■ Study material:
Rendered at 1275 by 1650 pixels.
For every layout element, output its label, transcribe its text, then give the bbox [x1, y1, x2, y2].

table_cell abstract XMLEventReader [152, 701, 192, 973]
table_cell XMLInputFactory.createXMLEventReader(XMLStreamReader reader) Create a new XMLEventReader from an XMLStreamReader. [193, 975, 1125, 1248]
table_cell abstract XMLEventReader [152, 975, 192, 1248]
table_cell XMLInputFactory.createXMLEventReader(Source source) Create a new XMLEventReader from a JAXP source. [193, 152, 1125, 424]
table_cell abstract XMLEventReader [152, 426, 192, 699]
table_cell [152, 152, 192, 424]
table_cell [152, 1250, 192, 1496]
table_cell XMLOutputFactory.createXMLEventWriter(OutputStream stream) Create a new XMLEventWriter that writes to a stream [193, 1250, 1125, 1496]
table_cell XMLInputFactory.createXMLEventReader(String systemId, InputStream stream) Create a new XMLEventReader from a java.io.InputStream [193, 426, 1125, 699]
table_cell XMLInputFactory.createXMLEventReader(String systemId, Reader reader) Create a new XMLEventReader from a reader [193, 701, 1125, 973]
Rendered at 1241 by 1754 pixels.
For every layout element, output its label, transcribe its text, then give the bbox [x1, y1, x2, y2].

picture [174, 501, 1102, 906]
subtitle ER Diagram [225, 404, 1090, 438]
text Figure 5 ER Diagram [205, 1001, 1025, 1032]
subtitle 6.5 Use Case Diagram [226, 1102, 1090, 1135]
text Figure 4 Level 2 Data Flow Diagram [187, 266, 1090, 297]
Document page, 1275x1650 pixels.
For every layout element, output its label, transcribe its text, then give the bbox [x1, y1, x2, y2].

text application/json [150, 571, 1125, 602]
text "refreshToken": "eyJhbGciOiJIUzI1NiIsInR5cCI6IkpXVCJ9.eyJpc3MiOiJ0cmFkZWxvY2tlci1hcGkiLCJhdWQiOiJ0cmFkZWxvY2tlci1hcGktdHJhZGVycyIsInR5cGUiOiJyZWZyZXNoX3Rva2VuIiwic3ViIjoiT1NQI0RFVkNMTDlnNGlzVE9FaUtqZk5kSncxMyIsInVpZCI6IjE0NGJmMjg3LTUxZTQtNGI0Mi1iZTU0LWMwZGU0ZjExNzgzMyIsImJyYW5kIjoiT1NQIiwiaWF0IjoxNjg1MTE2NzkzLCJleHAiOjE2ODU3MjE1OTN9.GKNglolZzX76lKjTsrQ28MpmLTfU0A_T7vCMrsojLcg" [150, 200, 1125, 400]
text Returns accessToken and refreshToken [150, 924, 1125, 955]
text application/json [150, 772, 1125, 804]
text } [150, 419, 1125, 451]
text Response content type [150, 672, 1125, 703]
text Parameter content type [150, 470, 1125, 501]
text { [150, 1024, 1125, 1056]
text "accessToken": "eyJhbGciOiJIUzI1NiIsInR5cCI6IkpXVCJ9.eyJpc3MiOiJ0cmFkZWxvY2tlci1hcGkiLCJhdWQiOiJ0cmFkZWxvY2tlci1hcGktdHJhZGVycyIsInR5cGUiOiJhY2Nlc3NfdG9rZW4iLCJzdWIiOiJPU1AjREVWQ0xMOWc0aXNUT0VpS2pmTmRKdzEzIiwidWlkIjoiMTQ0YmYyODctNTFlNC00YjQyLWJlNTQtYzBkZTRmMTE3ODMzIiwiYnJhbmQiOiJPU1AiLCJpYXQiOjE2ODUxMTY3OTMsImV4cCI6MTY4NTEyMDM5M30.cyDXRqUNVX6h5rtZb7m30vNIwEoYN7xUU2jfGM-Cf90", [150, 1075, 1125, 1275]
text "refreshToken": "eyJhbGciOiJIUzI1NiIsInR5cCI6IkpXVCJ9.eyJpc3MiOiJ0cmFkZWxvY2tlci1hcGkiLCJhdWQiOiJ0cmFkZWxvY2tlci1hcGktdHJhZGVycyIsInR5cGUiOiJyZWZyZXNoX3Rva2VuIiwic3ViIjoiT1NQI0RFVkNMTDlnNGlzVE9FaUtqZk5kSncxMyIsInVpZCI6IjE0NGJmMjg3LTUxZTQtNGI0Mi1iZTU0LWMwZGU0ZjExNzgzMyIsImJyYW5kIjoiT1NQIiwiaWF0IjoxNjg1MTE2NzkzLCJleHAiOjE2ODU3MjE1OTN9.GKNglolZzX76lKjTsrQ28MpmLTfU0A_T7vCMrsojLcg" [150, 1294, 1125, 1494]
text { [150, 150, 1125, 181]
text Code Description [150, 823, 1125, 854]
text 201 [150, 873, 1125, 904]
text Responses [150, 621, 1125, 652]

■ What this task involves:
Wherever a line of the data holds "String", copy that line.

■ Output of the exercise:
table_cell XMLInputFactory.createXMLEventReader(String systemId, InputStream stream) Create a new XMLEventReader from a java.io.InputStream [193, 426, 1125, 699]
table_cell XMLInputFactory.createXMLEventReader(String systemId, Reader reader) Create a new XMLEventReader from a reader [193, 701, 1125, 973]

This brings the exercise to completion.